The best demanded the fewest changes - "The Battle of Evermore." Krauss' soaring vocal equaled the late Sandy Denny as Plant's duet partner (Plant introduced it as, "This is an English song .... if Mordor is in England").

Krauss got her solo spotlights as well, going a capella on "Down to the River to Pray." With a backing trio led by Plant, Krauss easily punched through the drunken whooping that threatened to derail the O' Brother, Where Art Thou? standout.

The only bump came on a two-song interlude from Burnett - one bizarre, one bluesy, both were received poorly from the sold-out crowd.

Plant assured the crowd he dreaded "Gone Gone Gone (Done Moved On)" for the looks that Krauss gave him when he screwed up, and sure enough they caught eyes and laughed about two minutes into the Everly Brothers' tune.

Through ovation after ovation, the band stayed loose; Plant even turned out the best-ever response to the anonymous fan's proclamation of love. "You wouldn't love me. Maybe you would ... but not for long," he said between laughs.

Those hoping for a Zeppelin reunion tour might not love him quite so much. Plant rarely stopped smiling, and when he declared the show "the second night in a new career," there was no questioning him.

Closing with the only song they could - the Doc Watson weeper "Your Long Journey" - these new duet partners began their own long path in sweeping fashion.

Minus Case, Pornographers Soldier On

Reports of the New Pornographers’ demise are greatly exaggerated, if their Friday show at the Cannery Ballroom is any indication.

Despite missing core members Dan Bejar (on tour with Destroyer) and Neko Case (sidelined with a fractured ankle), A.C. Newman led the Pornos through a rollicking Friday night set heavy on its brand of tuneful pop songs.

Keyboardist Kathryn Calder didn’t merely replace Case’s vocals, but completely glossed over the indie rock goddess’ absence. When the group broke into the somber “Challengers,” the title track Case’s most prominent vocal on their latest album, it was the second biggest surprise of the night.

The largest opened the brief encore – an enthusiastic take on “Don’t Bring Me Down” from fellow Canadians ELO.

With their harmonies intact, the band didn’t stumble once. The hour-plus set easily surpassed the studio versions – even when the Pornographers went soft, they never sacrificed their relentlessness.

No Case meant one big silver lining - every pause in the music wasn’t loaded with badly coiffed hipsters shouting marriage proposals to her.

Sprinted through the layered “My Rights Versus Yours” then nearly every significant track off its last two long-players, Newman showed that he captained this ship even on Bejar tunes like “Myriad Harbor.”

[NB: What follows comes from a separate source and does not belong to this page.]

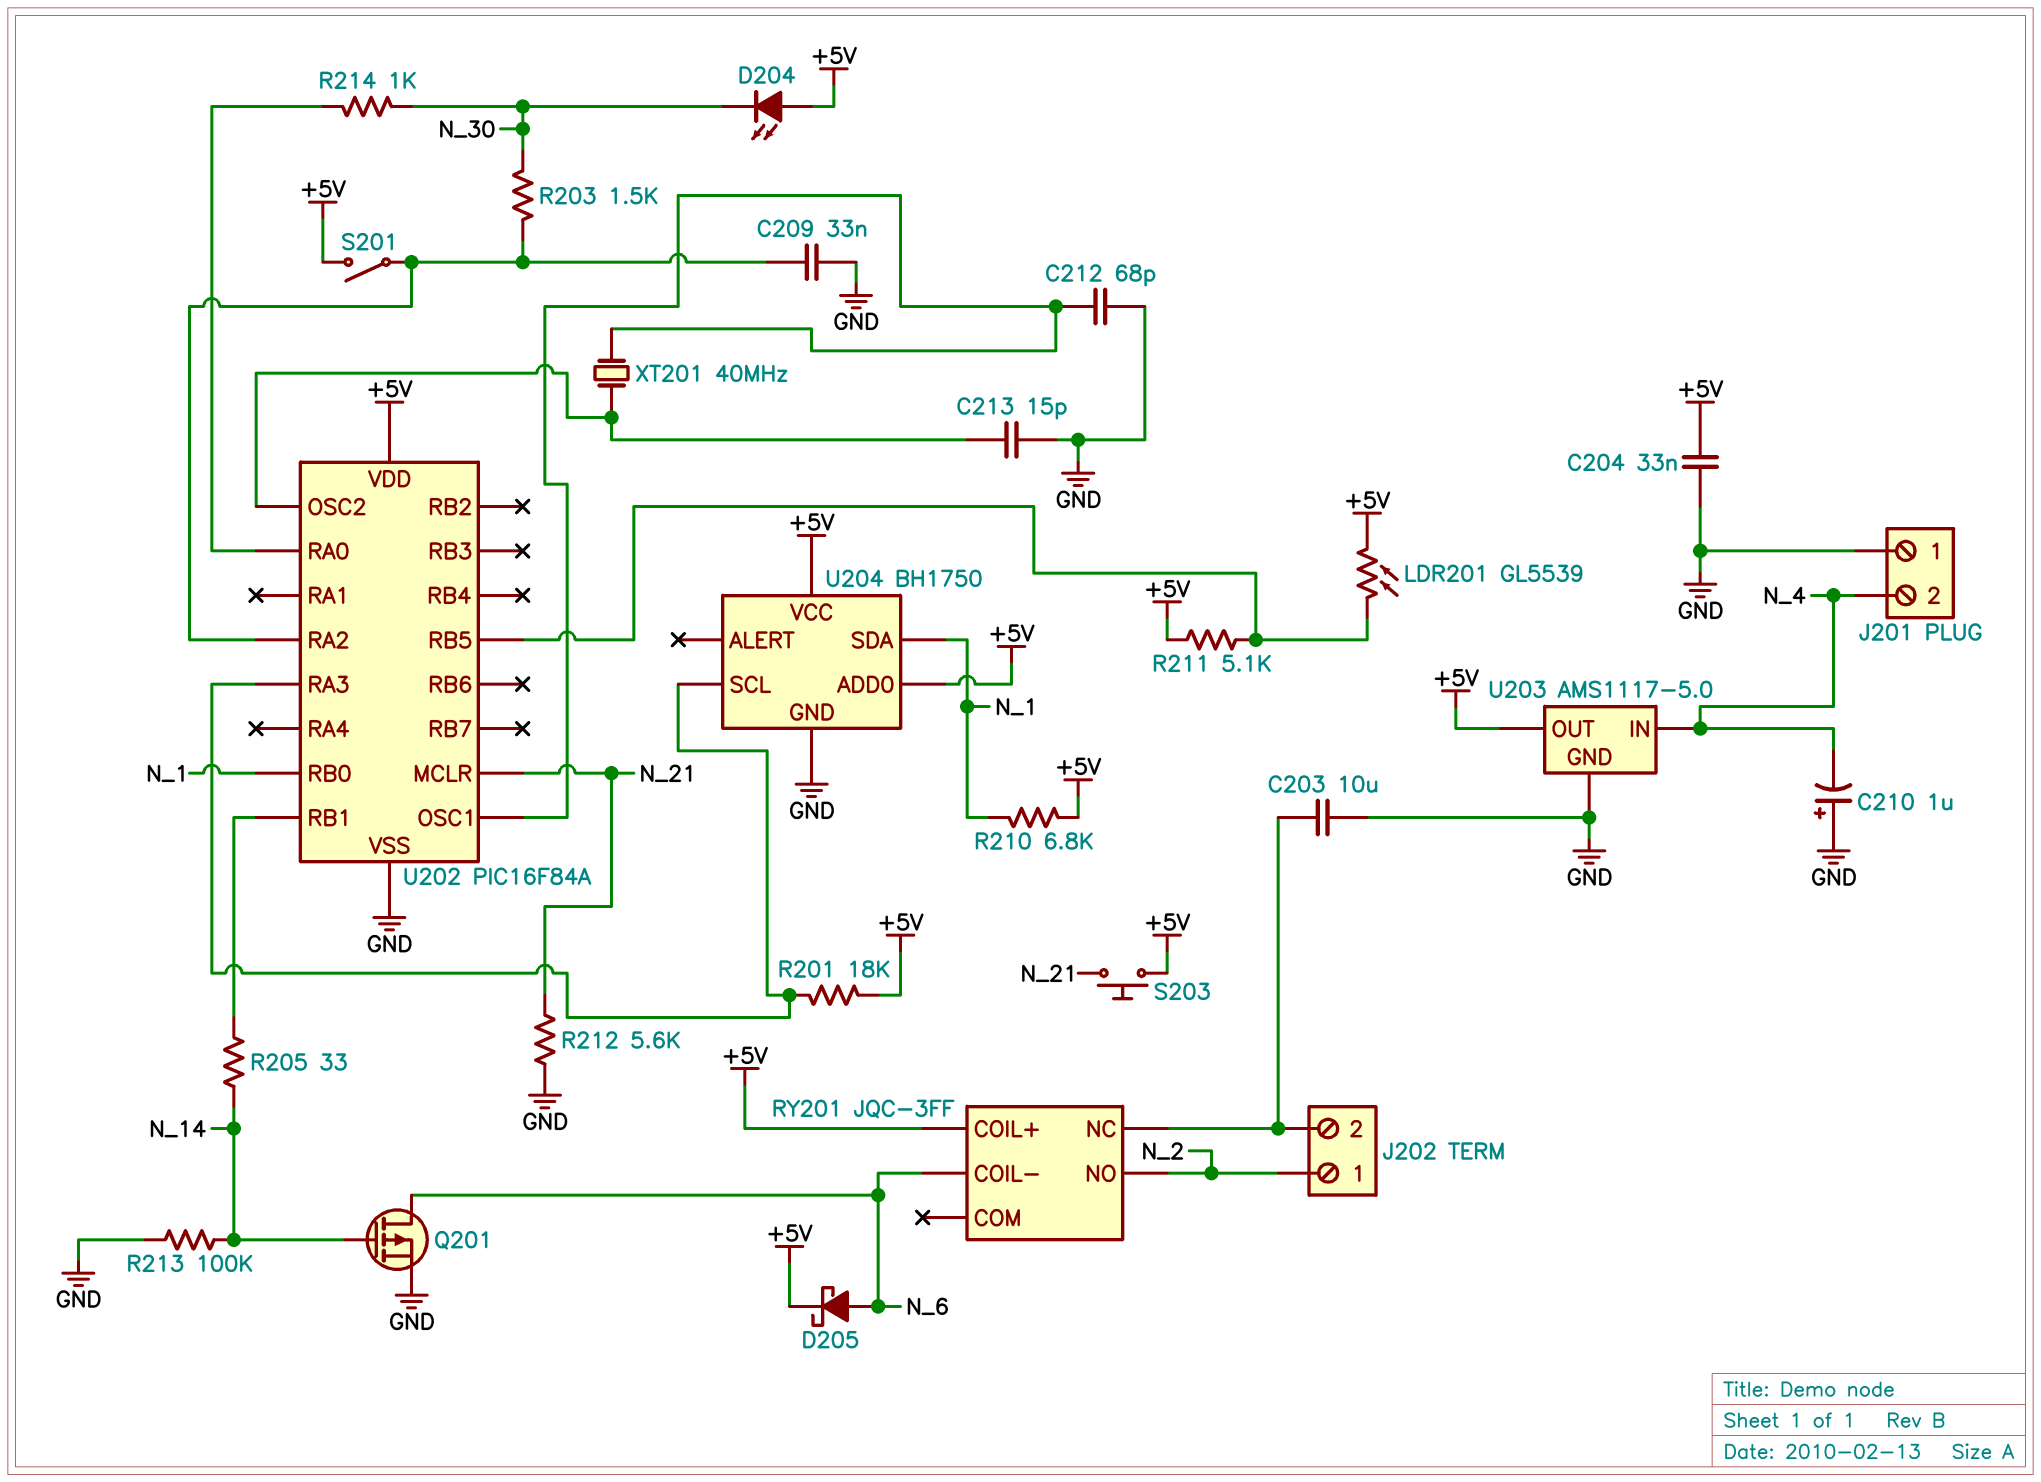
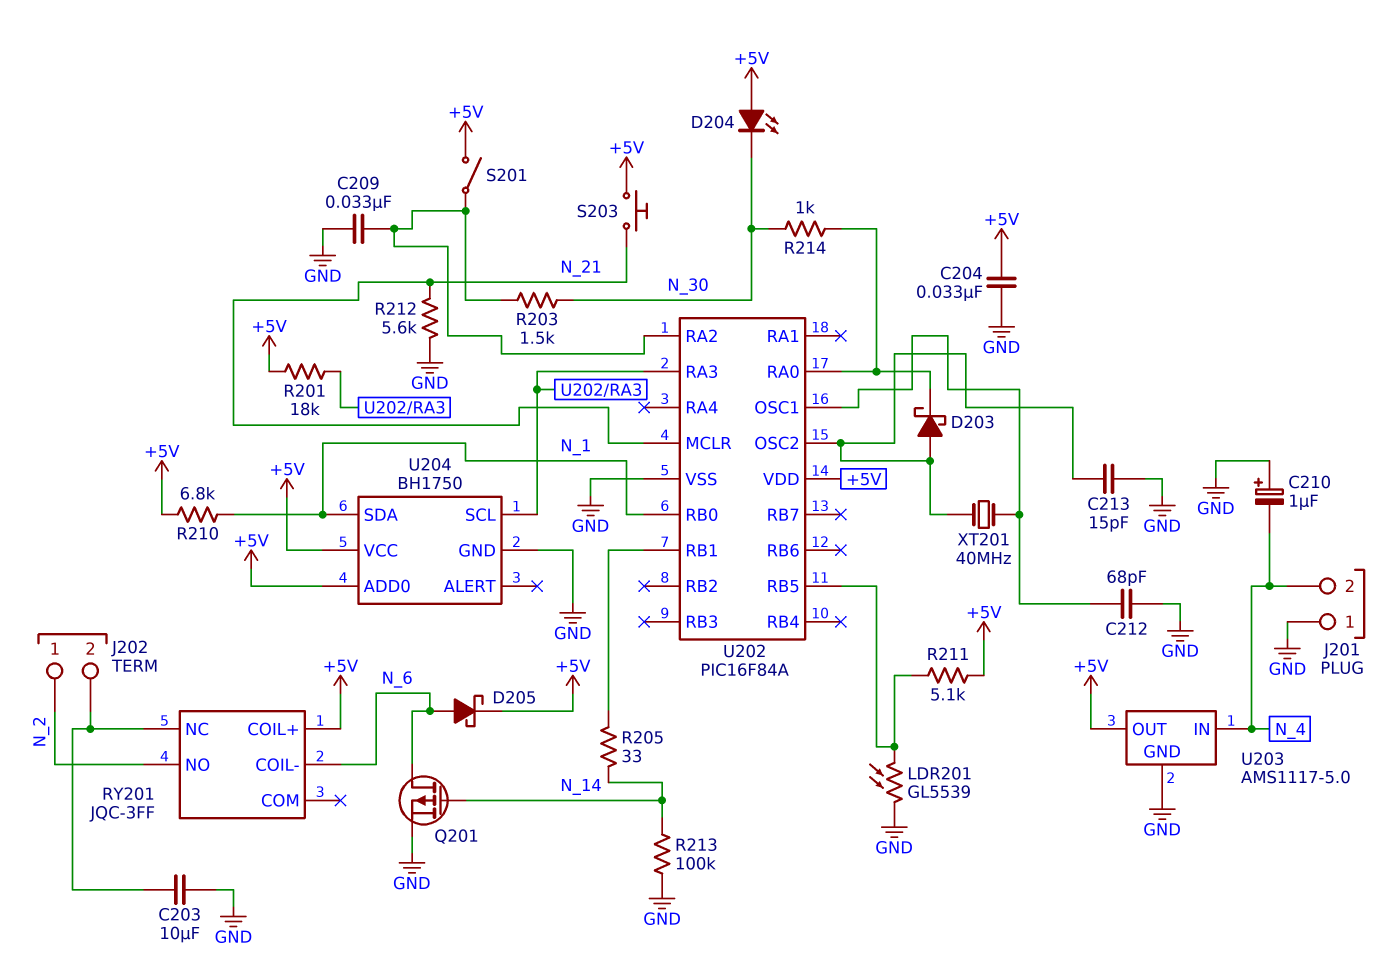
D203: none -> schottky (A U202/OSC2, K U202/RA0)
LDR201: GL5539 (+5V, U202/RB5) -> GL5539 (GND, U202/RB5)

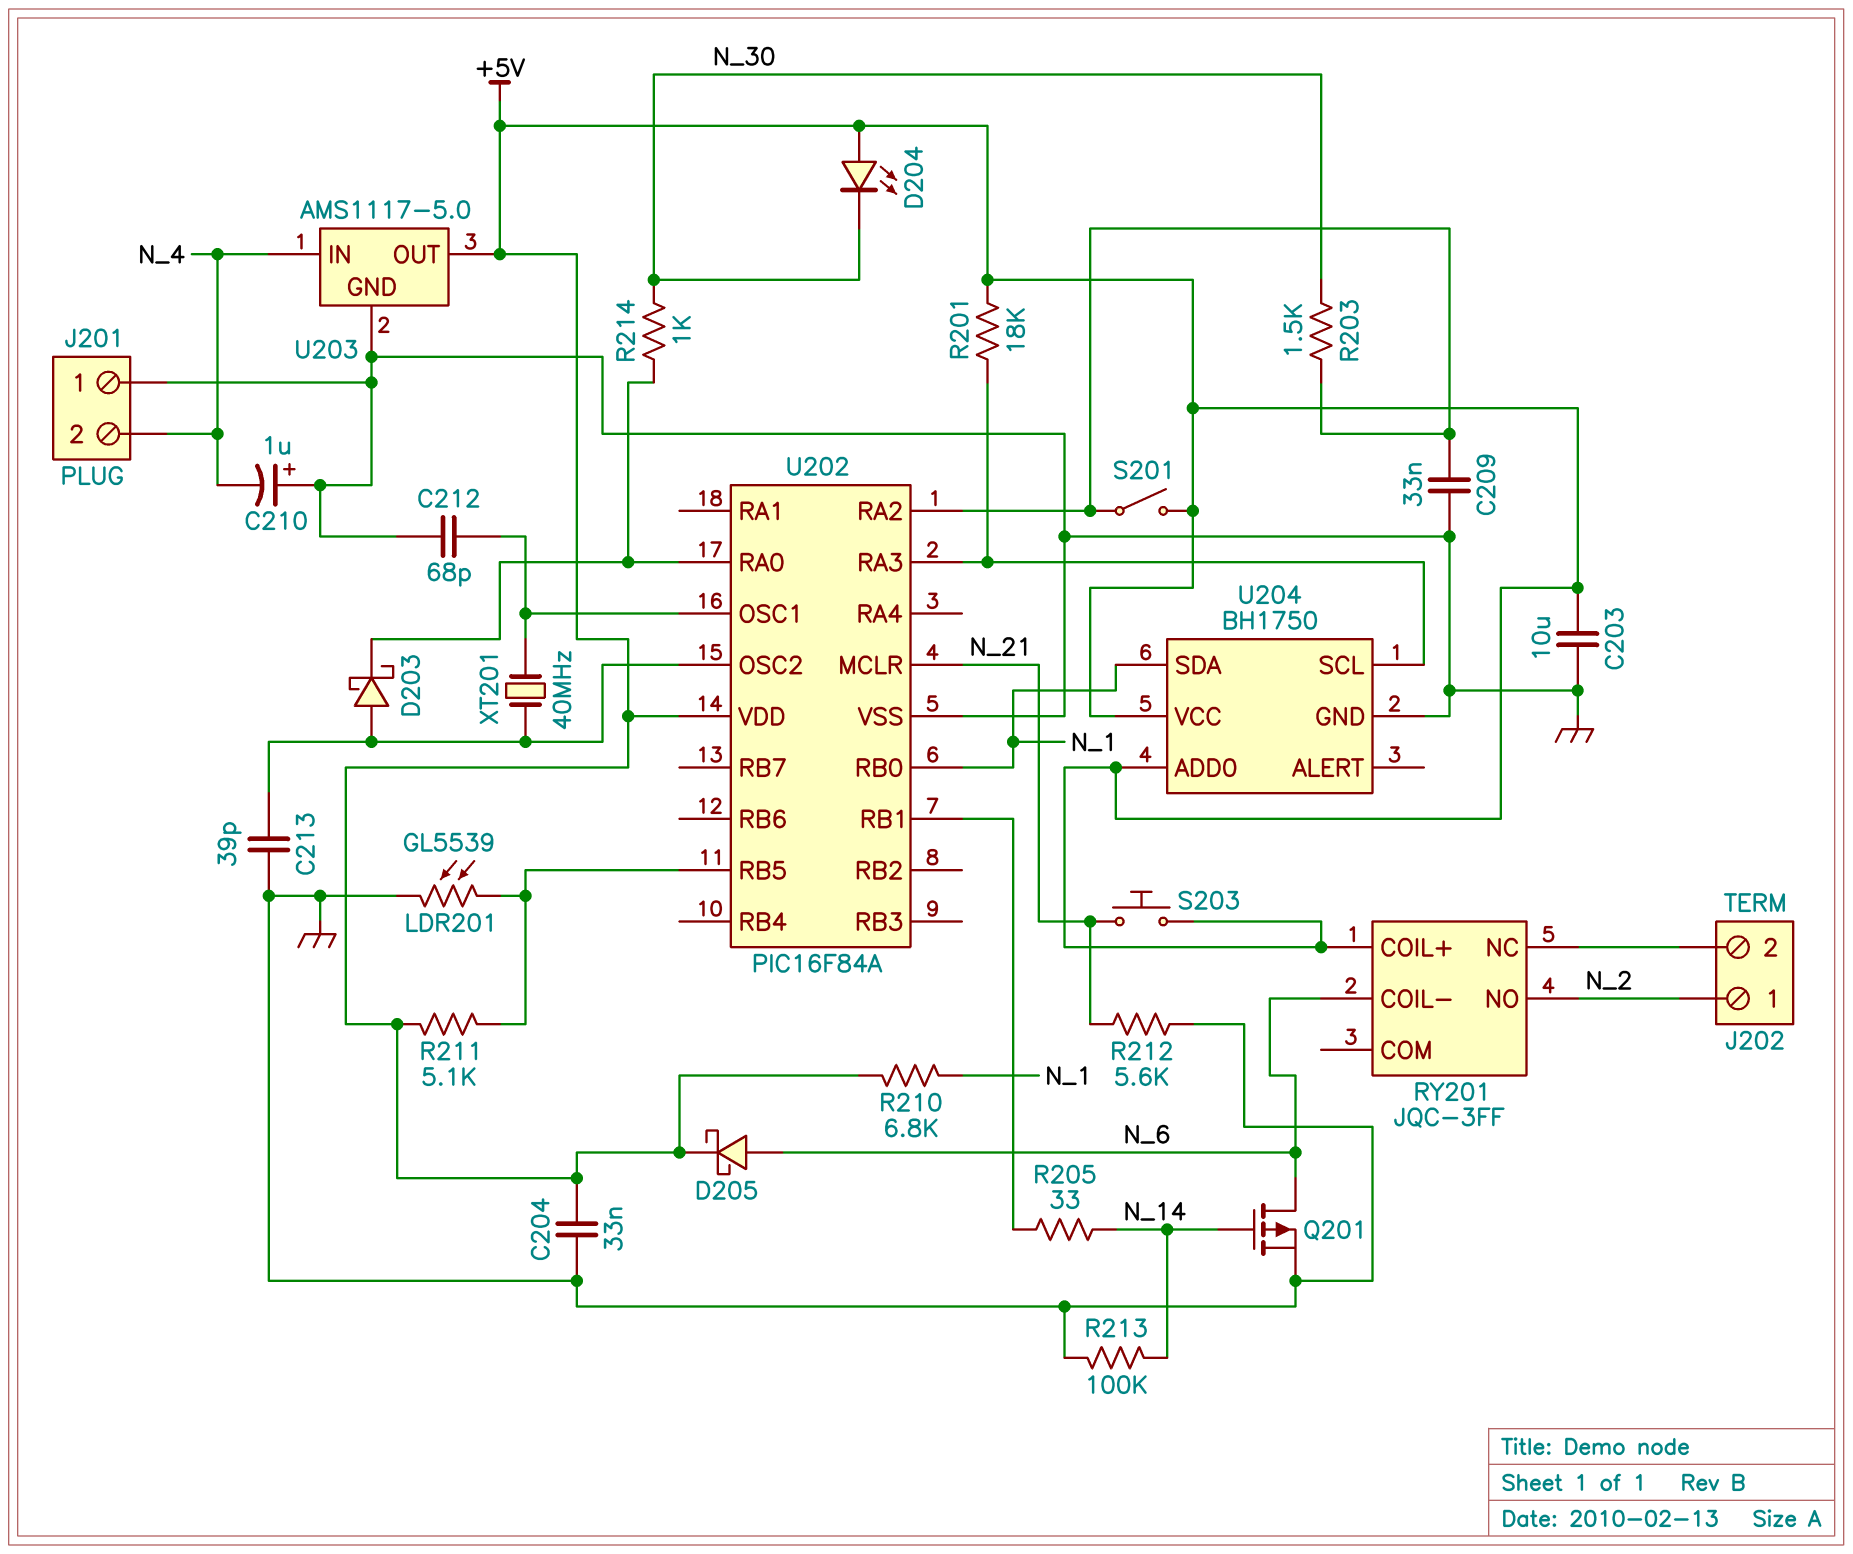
C203: 10uF (GND, J202/2) -> 10uF (+5V, GND)
C213: 15pF (GND, U202/OSC2) -> 39pF (GND, U202/OSC2)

With the news about Case, Okkervil River stood a good chance of upstaging their tourmates.

They came close, and Will Sheff’s heartfelt, literate songs demonstrated this Austin band qualified for its own headlining tour. With a tight crew behind him, Sheff ably warbled above his own acoustic playing, his soulful voice at times evoking a long-lost Davies brother.

The arrangements were nothing less than stellar, with bursts of trumpet, electric guitar and piano placed perfectly in nearly every song.

Minus its superstars, this indie rock twinbill went on without a hitch.